Next is warn-save.sh, a script which terminates the Simutrans-Extended process on the server after making sure that the game is saved and that players are warned of the impending reset:

Code: [Select]

# Shell script to run a force-sync on the running Simutrans-Experimental server
# but only after warning players that it is about to do this and waiting 2 minutes.
# Written by James E. Petts, February 2017

echo "Saving/restarting the server"
echo
date
echo
echo "Warning players of impending save/restart"

/usr/share/games/simutrans-extended/nettool -s bridgewater-brunel.me.uk -p Billinton1890 say "WARNING: Server about to be reset and updated to the latest version. All changes after the next save will be lost. Will save in 1 minute from now. This is an automated message."
sleep 1m

echo "Running a force-sync..."

/usr/share/games/simutrans-extended/nettool -s bridgewater-brunel.me.uk -p Billinton1890 clients

echo

/usr/share/games/simutrans-extended/nettool -s bridgewater-brunel.me.uk -p Billinton1890 -q force-sync

sleep 1m
echo "Stopping the server"
echo
/usr/share/games/simutrans-extended/nettool -s bridgewater-brunel.me.uk -p Billinton1890 say "WARNING: Server will shut down for restart and update to the latest version in 1 minute. No further progress will be saved. The server will restart within 2-5 minutes. You may need to download a new version to continue to connect. Download from http://bridgewater-brunel.me.uk/download/nightly. This is an automated message."
sleep 1m
/root/simctrl brit stop
# No need to restart manually here, as there is a cron job running simctrl brit restart every minute.

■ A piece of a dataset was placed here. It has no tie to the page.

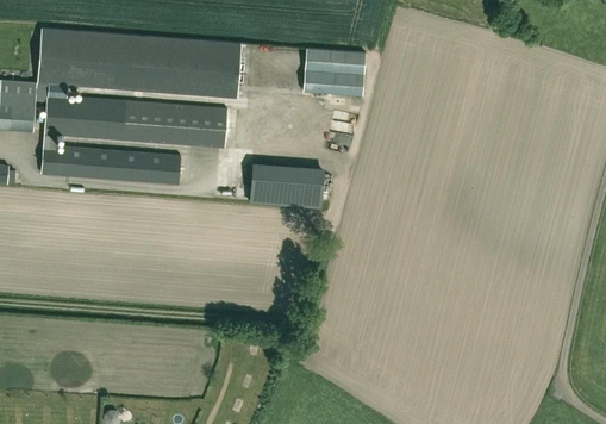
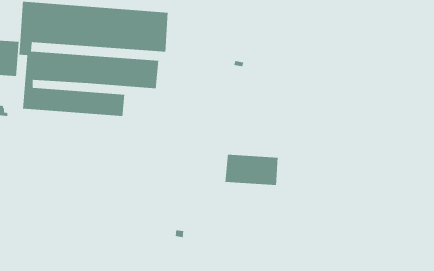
building: [302,49,364,96] -> none
building: [250,164,324,208] -> [224,154,278,186]

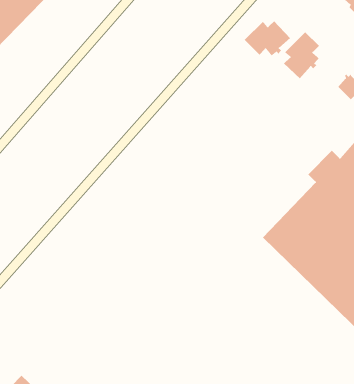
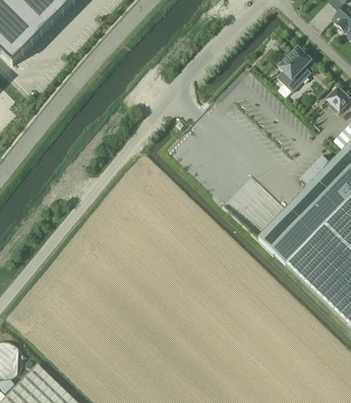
building: [244,21,291,56] -> none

That relies on force-sync.sh, which does the actual saving:

Code: [Select]
# Shell script to run a force-sync on the running Simutrans-Experimental server
# Written by James E. Petts, December 2012

echo "Running a force-sync..."

/usr/share/games/simutrans-extended/nettool -s bridgewater-brunel.me.uk -p Billinton1890 clients

echo

/usr/share/games/simutrans-extended/nettool -s bridgewater-brunel.me.uk -p Billinton1890 -q force-sync

Then, I run a number of cron jobs to make sure that they run every night. Here is the output of crontab -e on my server:

Code: [Select]
# Edit this file to introduce tasks to be run by cron.
#
# Each task to run has to be defined through a single line
# indicating with different fields when the task will be run
# and what command to run for the task
#
# To define the time you can provide concrete values for
# minute (m), hour (h), day of month (dom), month (mon),
# and day of week (dow) or use '*' in these fields (for 'any').#
# Notice that tasks will be started based on the cron's system
# daemon's notion of time and timezones.
#
# Output of the crontab jobs (including errors) is sent through
# email to the user the crontab file belongs to (unless redirected).
#
# For example, you can run a backup of all your user accounts
# at 5 a.m every week with:
# 0 5 * * 1 tar -zcf /var/backups/home.tgz /home/
#
# For more information see the manual pages of crontab(5) and cron(8)
#
# m h  dom mon dow   command
*/1 * * * * /root/simctrl brit check >> /var/log/simutrans/check.log
00 */1 * * * /root/rotate-backup.sh >> /var/log/simutrans/rotate-backup.log
00 03 * * * /usr/sbin/logrotate /etc/logrotate.conf > /dev/null 2>&1
00 05 * * * bash -x /root/nightly.sh >> /var/log/simutrans/nightly-linux.log 2>&1
00 06 * * * /root/warn-save.sh >> /var/log/simutrans/warn-save.log
30 05 * * * /root/package.sh >> /var/log/simutrans/nightly-package.log

This checks every minute whether the game is running and restarts it if it is not. Note that this uses the simctrl script, written by Timothy a long time ago - do you have that set up?
Title: Re: Desync issue (devel-new-2) with Linux Server/Windows client
Post by: Vladki on July 02, 2017, 06:45:09 PM
Thank for the scripts. I have modified them a liitle to suit my needs, and moved the sandbox servers to new place. Now they update automatically, using the nightlies from bridgewater brunel server. Restart is scheduled 10 minutes after the nightly build. (5:20)
Title: Re: Desync issue (devel-new-2) with Linux Server/Windows client
Post by: jamespetts on July 02, 2017, 07:56:52 PM
Excellent - it is good to have a number of different servers running!